L’origine dell’innocenza
di un’era
è crollo e decadenza di un’altra.
Proprio sotto la pioggia a vento
che mi rastrella il volto,
è lo sguardo che sempre sfuma
dagli occhi dell’Uomo.
Ché tutte le cose buone
per sempre dileguano
nelle imprese malvage degli Uomini.
Nel peso dell’aria che in noi rechiamo.
Dove siamo invisibili,
ai luoghi nel nostro cuore.
Traduzione a cura di Angela D’Ambra.
L’AUTORE
Mark Tarren è un poeta e scrittore che vive nella lontana isola Norfolk nel sud dell’oceano Pacifico.
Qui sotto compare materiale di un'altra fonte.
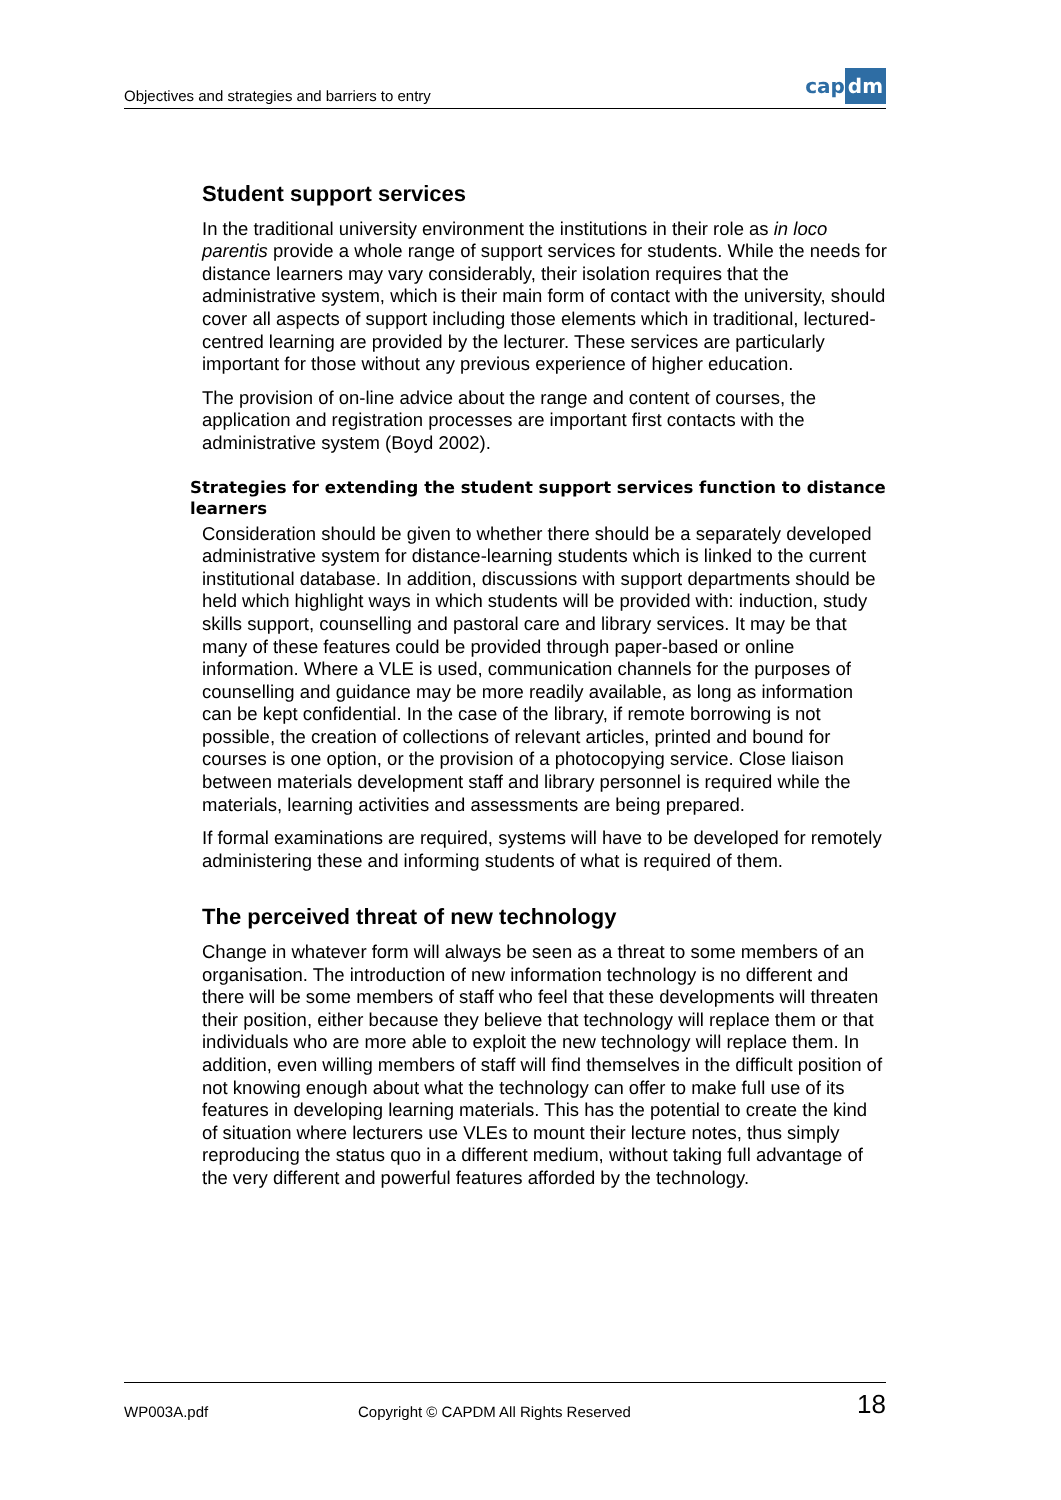Objectives and strategies and barriers to entry
cap dm
Student support services
In the traditional university environment the institutions in their role as in loco parentis provide a whole range of support services for students. While the needs for distance learners may vary considerably, their isolation requires that the administrative system, which is their main form of contact with the university, should cover all aspects of support including those elements which in traditional, lectured-centred learning are provided by the lecturer. These services are particularly important for those without any previous experience of higher education.
The provision of on-line advice about the range and content of courses, the application and registration processes are important first contacts with the administrative system (Boyd 2002).
Strategies for extending the student support services function to distance learners
Consideration should be given to whether there should be a separately developed administrative system for distance-learning students which is linked to the current institutional database. In addition, discussions with support departments should be held which highlight ways in which students will be provided with: induction, study skills support, counselling and pastoral care and library services. It may be that many of these features could be provided through paper-based or online information. Where a VLE is used, communication channels for the purposes of counselling and guidance may be more readily available, as long as information can be kept confidential. In the case of the library, if remote borrowing is not possible, the creation of collections of relevant articles, printed and bound for courses is one option, or the provision of a photocopying service. Close liaison between materials development staff and library personnel is required while the materials, learning activities and assessments are being prepared.
If formal examinations are required, systems will have to be developed for remotely administering these and informing students of what is required of them.
The perceived threat of new technology
Change in whatever form will always be seen as a threat to some members of an organisation. The introduction of new information technology is no different and there will be some members of staff who feel that these developments will threaten their position, either because they believe that technology will replace them or that individuals who are more able to exploit the new technology will replace them. In addition, even willing members of staff will find themselves in the difficult position of not knowing enough about what the technology can offer to make full use of its features in developing learning materials. This has the potential to create the kind of situation where lecturers use VLEs to mount their lecture notes, thus simply reproducing the status quo in a different medium, without taking full advantage of the very different and powerful features afforded by the technology.
WP003A.pdf Copyright © CAPDM All Rights Reserved 18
Candidate al Pushcart, le sue poesie sono state pubblicate, e sono in attesa di pubblicazione, in varie riviste letterarie, fra cui The New Verse News, The Be Nib, Poets Reading The News, Street Light Press, Tuck Magazine e Inspired Magazine. Parte della propria dedizione verso il luogo in cui vive, la poesia di Mark Tarren rende omaggio alla vita sull’isola di Norfolk e ai legami dell’autore con le bellezze naturali, l’avifauna, la rigogliosa terra e mare, la storia turbolenta, la gente forte e la loro cultura viva.